=== EXERCISE DESCRIPTION ===
Transcribe the listing that follows exactly, from its first line to its last.

=== GIVEN DATA ===
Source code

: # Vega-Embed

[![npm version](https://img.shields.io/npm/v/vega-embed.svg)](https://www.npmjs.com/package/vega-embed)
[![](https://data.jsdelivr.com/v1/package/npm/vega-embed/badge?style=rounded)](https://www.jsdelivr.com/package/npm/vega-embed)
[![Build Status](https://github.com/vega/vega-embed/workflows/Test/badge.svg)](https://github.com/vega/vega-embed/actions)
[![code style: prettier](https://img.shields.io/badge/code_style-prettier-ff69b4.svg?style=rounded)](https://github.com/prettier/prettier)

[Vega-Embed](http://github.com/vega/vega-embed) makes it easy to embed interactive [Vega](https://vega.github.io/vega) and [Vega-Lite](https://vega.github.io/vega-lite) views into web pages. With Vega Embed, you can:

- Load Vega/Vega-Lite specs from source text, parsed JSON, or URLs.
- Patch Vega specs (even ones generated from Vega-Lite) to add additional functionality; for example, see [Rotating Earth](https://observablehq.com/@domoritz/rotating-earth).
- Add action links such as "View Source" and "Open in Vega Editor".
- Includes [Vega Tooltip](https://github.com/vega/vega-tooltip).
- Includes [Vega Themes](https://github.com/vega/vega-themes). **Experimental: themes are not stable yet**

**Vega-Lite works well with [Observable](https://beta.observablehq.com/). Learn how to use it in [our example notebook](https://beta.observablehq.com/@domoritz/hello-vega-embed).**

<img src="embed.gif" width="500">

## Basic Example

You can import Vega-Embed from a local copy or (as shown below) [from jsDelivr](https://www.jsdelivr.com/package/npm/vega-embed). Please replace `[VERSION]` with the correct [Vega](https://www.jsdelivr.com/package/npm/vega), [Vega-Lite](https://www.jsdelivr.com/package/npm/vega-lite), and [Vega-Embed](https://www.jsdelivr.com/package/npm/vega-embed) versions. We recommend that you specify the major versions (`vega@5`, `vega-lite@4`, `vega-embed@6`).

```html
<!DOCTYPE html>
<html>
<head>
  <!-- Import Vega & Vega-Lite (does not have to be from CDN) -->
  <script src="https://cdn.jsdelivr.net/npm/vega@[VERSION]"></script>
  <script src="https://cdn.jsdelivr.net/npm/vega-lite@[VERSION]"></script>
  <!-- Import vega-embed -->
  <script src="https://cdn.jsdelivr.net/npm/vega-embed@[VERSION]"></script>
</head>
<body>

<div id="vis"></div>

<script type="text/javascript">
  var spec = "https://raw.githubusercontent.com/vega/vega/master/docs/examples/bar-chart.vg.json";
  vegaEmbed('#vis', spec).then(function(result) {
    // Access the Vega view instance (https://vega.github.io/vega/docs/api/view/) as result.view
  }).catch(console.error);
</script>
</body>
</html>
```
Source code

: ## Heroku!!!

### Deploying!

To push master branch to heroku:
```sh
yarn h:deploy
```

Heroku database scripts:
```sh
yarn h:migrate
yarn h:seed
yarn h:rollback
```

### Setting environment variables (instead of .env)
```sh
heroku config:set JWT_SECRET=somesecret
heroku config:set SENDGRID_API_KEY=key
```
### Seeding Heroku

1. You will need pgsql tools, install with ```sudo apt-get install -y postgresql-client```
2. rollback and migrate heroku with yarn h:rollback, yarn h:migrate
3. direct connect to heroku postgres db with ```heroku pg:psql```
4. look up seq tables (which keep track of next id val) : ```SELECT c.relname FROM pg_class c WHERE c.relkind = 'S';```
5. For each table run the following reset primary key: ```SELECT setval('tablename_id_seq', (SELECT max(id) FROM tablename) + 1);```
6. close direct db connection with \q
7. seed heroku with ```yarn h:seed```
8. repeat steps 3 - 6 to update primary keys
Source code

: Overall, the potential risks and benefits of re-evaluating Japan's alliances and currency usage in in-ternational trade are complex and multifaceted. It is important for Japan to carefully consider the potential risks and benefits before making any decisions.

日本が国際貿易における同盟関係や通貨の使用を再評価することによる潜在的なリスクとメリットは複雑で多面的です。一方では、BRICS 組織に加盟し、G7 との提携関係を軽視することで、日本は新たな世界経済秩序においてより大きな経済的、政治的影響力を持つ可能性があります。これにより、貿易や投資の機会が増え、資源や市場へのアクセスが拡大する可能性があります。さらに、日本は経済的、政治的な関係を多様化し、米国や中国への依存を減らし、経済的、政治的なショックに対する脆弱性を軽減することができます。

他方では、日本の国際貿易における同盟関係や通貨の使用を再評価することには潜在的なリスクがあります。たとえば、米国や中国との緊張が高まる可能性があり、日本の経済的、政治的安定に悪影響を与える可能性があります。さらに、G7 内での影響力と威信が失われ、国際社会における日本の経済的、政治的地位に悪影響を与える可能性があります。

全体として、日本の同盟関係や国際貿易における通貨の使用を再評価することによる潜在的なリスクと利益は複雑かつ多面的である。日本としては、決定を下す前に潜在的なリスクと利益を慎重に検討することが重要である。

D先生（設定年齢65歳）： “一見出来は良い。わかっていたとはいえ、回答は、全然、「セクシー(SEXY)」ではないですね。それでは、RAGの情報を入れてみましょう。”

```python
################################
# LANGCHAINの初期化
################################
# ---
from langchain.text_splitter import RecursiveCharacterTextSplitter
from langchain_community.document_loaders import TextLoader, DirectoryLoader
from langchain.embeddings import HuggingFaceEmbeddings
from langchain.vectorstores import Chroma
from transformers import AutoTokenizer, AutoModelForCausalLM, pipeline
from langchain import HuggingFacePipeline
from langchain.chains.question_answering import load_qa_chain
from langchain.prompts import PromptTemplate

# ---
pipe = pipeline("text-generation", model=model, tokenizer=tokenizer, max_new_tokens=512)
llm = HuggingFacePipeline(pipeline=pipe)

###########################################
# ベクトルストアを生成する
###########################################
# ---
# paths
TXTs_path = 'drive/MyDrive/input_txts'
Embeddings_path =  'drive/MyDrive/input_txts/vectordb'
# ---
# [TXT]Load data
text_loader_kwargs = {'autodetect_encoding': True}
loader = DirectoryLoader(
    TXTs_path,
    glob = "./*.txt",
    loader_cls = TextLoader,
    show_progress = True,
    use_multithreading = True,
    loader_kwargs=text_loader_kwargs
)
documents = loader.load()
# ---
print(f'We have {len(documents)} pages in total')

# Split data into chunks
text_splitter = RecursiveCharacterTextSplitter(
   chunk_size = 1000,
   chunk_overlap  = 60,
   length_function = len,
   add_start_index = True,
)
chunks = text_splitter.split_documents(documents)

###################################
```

=== EXERCISE OUTPUT ===
Source code

: # Vega-Embed

[![npm version](https://img.shields.io/npm/v/vega-embed.svg)](https://www.npmjs.com/package/vega-embed)
[![](https://data.jsdelivr.com/v1/package/npm/vega-embed/badge?style=rounded)](https://www.jsdelivr.com/package/npm/vega-embed)
[![Build Status](https://github.com/vega/vega-embed/workflows/Test/badge.svg)](https://github.com/vega/vega-embed/actions)
[![code style: prettier](https://img.shields.io/badge/code_style-prettier-ff69b4.svg?style=rounded)](https://github.com/prettier/prettier)

[Vega-Embed](http://github.com/vega/vega-embed) makes it easy to embed interactive [Vega](https://vega.github.io/vega) and [Vega-Lite](https://vega.github.io/vega-lite) views into web pages. With Vega Embed, you can:

- Load Vega/Vega-Lite specs from source text, parsed JSON, or URLs.
- Patch Vega specs (even ones generated from Vega-Lite) to add additional functionality; for example, see [Rotating Earth](https://observablehq.com/@domoritz/rotating-earth).
- Add action links such as "View Source" and "Open in Vega Editor".
- Includes [Vega Tooltip](https://github.com/vega/vega-tooltip).
- Includes [Vega Themes](https://github.com/vega/vega-themes). **Experimental: themes are not stable yet**

**Vega-Lite works well with [Observable](https://beta.observablehq.com/). Learn how to use it in [our example notebook](https://beta.observablehq.com/@domoritz/hello-vega-embed).**

<img src="embed.gif" width="500">

## Basic Example

You can import Vega-Embed from a local copy or (as shown below) [from jsDelivr](https://www.jsdelivr.com/package/npm/vega-embed). Please replace `[VERSION]` with the correct [Vega](https://www.jsdelivr.com/package/npm/vega), [Vega-Lite](https://www.jsdelivr.com/package/npm/vega-lite), and [Vega-Embed](https://www.jsdelivr.com/package/npm/vega-embed) versions. We recommend that you specify the major versions (`vega@5`, `vega-lite@4`, `vega-embed@6`).

```html
<!DOCTYPE html>
<html>
<head>
  <!-- Import Vega & Vega-Lite (does not have to be from CDN) -->
  <script src="https://cdn.jsdelivr.net/npm/vega@[VERSION]"></script>
  <script src="https://cdn.jsdelivr.net/npm/vega-lite@[VERSION]"></script>
  <!-- Import vega-embed -->
  <script src="https://cdn.jsdelivr.net/npm/vega-embed@[VERSION]"></script>
</head>
<body>

<div id="vis"></div>

<script type="text/javascript">
  var spec = "https://raw.githubusercontent.com/vega/vega/master/docs/examples/bar-chart.vg.json";
  vegaEmbed('#vis', spec).then(function(result) {
    // Access the Vega view instance (https://vega.github.io/vega/docs/api/view/) as result.view
  }).catch(console.error);
</script>
</body>
</html>
```
Source code

: ## Heroku!!!

### Deploying!

To push master branch to heroku:
```sh
yarn h:deploy
```

Heroku database scripts:
```sh
yarn h:migrate
yarn h:seed
yarn h:rollback
```

### Setting environment variables (instead of .env)
```sh
heroku config:set JWT_SECRET=somesecret
heroku config:set SENDGRID_API_KEY=key
```
### Seeding Heroku

1. You will need pgsql tools, install with ```sudo apt-get install -y postgresql-client```
2. rollback and migrate heroku with yarn h:rollback, yarn h:migrate
3. direct connect to heroku postgres db with ```heroku pg:psql```
4. look up seq tables (which keep track of next id val) : ```SELECT c.relname FROM pg_class c WHERE c.relkind = 'S';```
5. For each table run the following reset primary key: ```SELECT setval('tablename_id_seq', (SELECT max(id) FROM tablename) + 1);```
6. close direct db connection with \q
7. seed heroku with ```yarn h:seed```
8. repeat steps 3 - 6 to update primary keys
Source code

: Overall, the potential risks and benefits of re-evaluating Japan's alliances and currency usage in in-ternational trade are complex and multifaceted. It is important for Japan to carefully consider the potential risks and benefits before making any decisions.

日本が国際貿易における同盟関係や通貨の使用を再評価することによる潜在的なリスクとメリットは複雑で多面的です。一方では、BRICS 組織に加盟し、G7 との提携関係を軽視することで、日本は新たな世界経済秩序においてより大きな経済的、政治的影響力を持つ可能性があります。これにより、貿易や投資の機会が増え、資源や市場へのアクセスが拡大する可能性があります。さらに、日本は経済的、政治的な関係を多様化し、米国や中国への依存を減らし、経済的、政治的なショックに対する脆弱性を軽減することができます。

他方では、日本の国際貿易における同盟関係や通貨の使用を再評価することには潜在的なリスクがあります。たとえば、米国や中国との緊張が高まる可能性があり、日本の経済的、政治的安定に悪影響を与える可能性があります。さらに、G7 内での影響力と威信が失われ、国際社会における日本の経済的、政治的地位に悪影響を与える可能性があります。

全体として、日本の同盟関係や国際貿易における通貨の使用を再評価することによる潜在的なリスクと利益は複雑かつ多面的である。日本としては、決定を下す前に潜在的なリスクと利益を慎重に検討することが重要である。

D先生（設定年齢65歳）： “一見出来は良い。わかっていたとはいえ、回答は、全然、「セクシー(SEXY)」ではないですね。それでは、RAGの情報を入れてみましょう。”

```python
################################
# LANGCHAINの初期化
################################
# ---
from langchain.text_splitter import RecursiveCharacterTextSplitter
from langchain_community.document_loaders import TextLoader, DirectoryLoader
from langchain.embeddings import HuggingFaceEmbeddings
from langchain.vectorstores import Chroma
from transformers import AutoTokenizer, AutoModelForCausalLM, pipeline
from langchain import HuggingFacePipeline
from langchain.chains.question_answering import load_qa_chain
from langchain.prompts import PromptTemplate

# ---
pipe = pipeline("text-generation", model=model, tokenizer=tokenizer, max_new_tokens=512)
llm = HuggingFacePipeline(pipeline=pipe)

###########################################
# ベクトルストアを生成する
###########################################
# ---
# paths
TXTs_path = 'drive/MyDrive/input_txts'
Embeddings_path =  'drive/MyDrive/input_txts/vectordb'
# ---
# [TXT]Load data
text_loader_kwargs = {'autodetect_encoding': True}
loader = DirectoryLoader(
    TXTs_path,
    glob = "./*.txt",
    loader_cls = TextLoader,
    show_progress = True,
    use_multithreading = True,
    loader_kwargs=text_loader_kwargs
)
documents = loader.load()
# ---
print(f'We have {len(documents)} pages in total')

# Split data into chunks
text_splitter = RecursiveCharacterTextSplitter(
   chunk_size = 1000,
   chunk_overlap  = 60,
   length_function = len,
   add_start_index = True,
)
chunks = text_splitter.split_documents(documents)

###################################
```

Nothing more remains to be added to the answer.